— EXERCISE INPUTS —
= Beginning of Section =

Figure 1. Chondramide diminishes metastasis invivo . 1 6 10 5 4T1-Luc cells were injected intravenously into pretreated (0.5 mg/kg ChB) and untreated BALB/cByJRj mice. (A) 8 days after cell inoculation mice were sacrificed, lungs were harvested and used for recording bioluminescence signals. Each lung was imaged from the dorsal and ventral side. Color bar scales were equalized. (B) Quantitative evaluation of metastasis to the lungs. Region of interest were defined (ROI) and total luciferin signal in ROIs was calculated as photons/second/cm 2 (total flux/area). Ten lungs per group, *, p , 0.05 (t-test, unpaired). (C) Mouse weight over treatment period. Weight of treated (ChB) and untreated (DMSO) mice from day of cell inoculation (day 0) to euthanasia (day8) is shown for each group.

= End of Section =
= Beginning of Section =

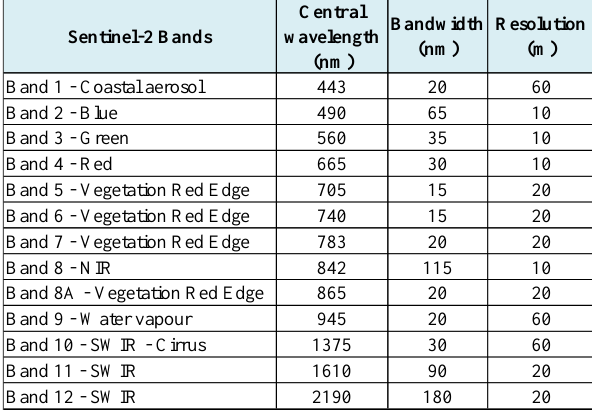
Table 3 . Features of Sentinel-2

= End of Section =
= Beginning of Section =

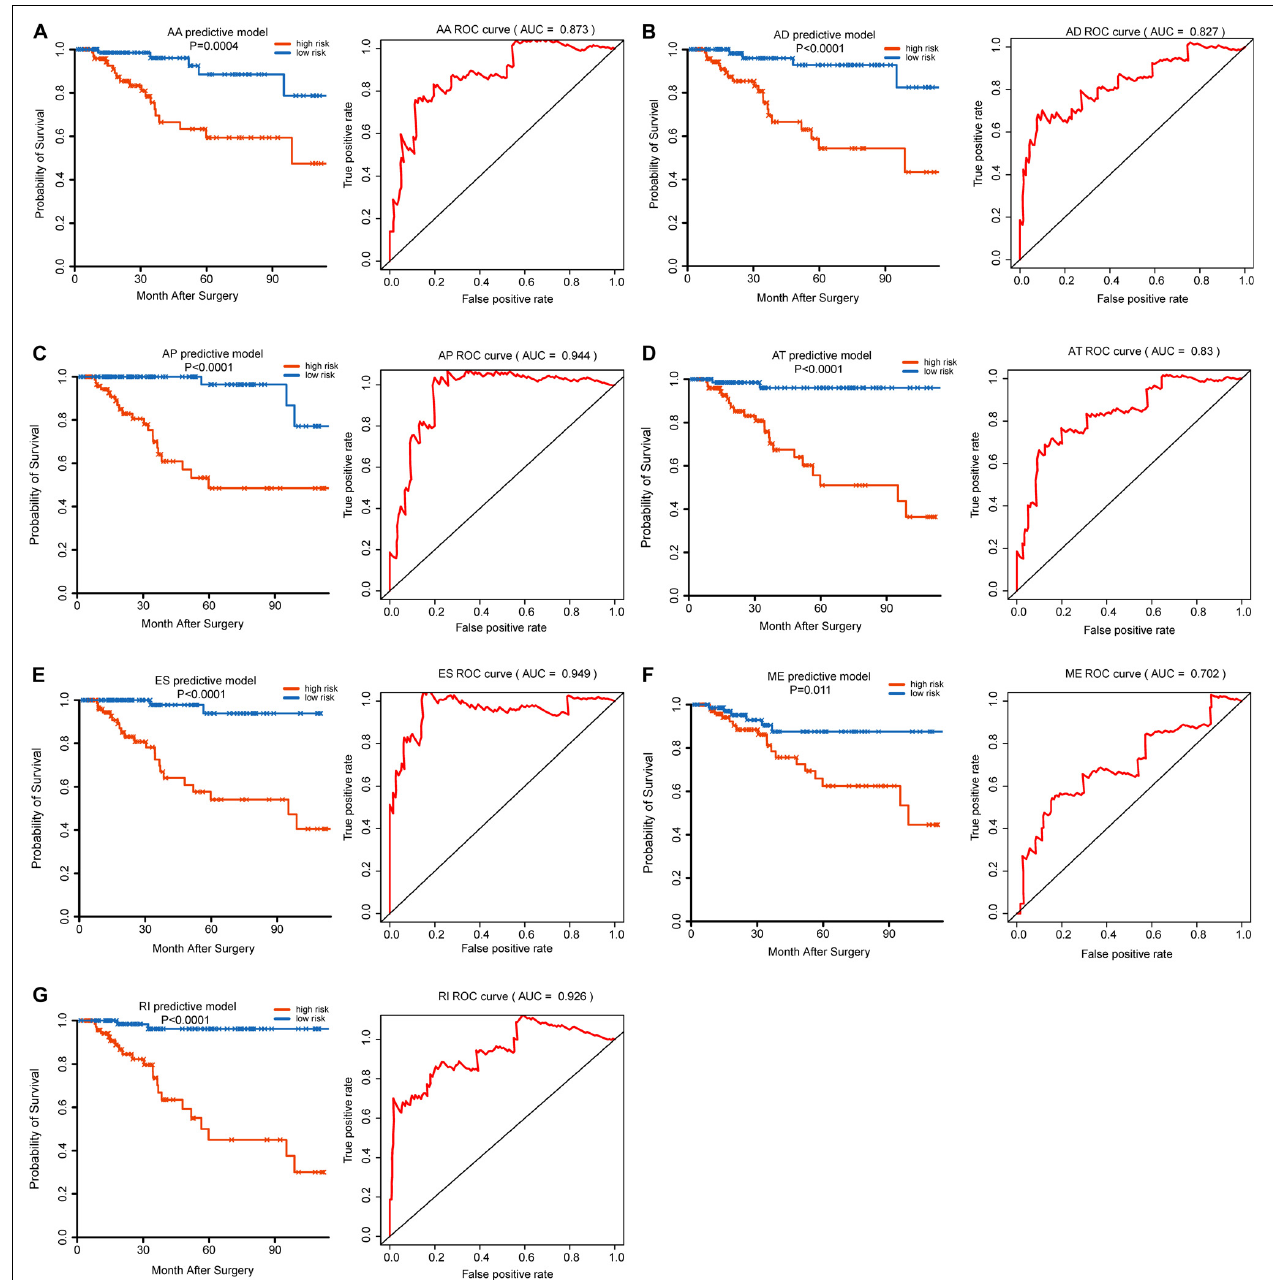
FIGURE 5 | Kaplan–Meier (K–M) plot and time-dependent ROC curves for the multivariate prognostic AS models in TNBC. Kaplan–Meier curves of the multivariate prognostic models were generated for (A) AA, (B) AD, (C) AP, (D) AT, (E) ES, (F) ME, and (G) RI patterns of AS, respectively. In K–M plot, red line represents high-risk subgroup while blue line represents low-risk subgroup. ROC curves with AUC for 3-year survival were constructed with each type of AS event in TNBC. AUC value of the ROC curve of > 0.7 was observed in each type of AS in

= End of Section =

Return every line of the records in which the word "were" is found.

— RESULT —
Figure 1. Chondramide diminishes metastasis invivo . 1 6 10 5 4T1-Luc cells were injected intravenously into pretreated (0.5 mg/kg ChB) and untreated BALB/cByJRj mice. (A) 8 days after cell inoculation mice were sacrificed, lungs were harvested and used for recording bioluminescence signals. Each lung was imaged from the dorsal and ventral side. Color bar scales were equalized. (B) Quantitative evaluation of metastasis to the lungs. Region of interest were defined (ROI) and total luciferin signal in ROIs was calculated as photons/second/cm 2 (total flux/area). Ten lungs per group, *, p , 0.05 (t-test, unpaired). (C) Mouse weight over treatment period. Weight of treated (ChB) and untreated (DMSO) mice from day of cell inoculation (day 0) to euthanasia (day8) is shown for each group.
FIGURE 5 | Kaplan–Meier (K–M) plot and time-dependent ROC curves for the multivariate prognostic AS models in TNBC. Kaplan–Meier curves of the multivariate prognostic models were generated for (A) AA, (B) AD, (C) AP, (D) AT, (E) ES, (F) ME, and (G) RI patterns of AS, respectively. In K–M plot, red line represents high-risk subgroup while blue line represents low-risk subgroup. ROC curves with AUC for 3-year survival were constructed with each type of AS event in TNBC. AUC value of the ROC curve of > 0.7 was observed in each type of AS in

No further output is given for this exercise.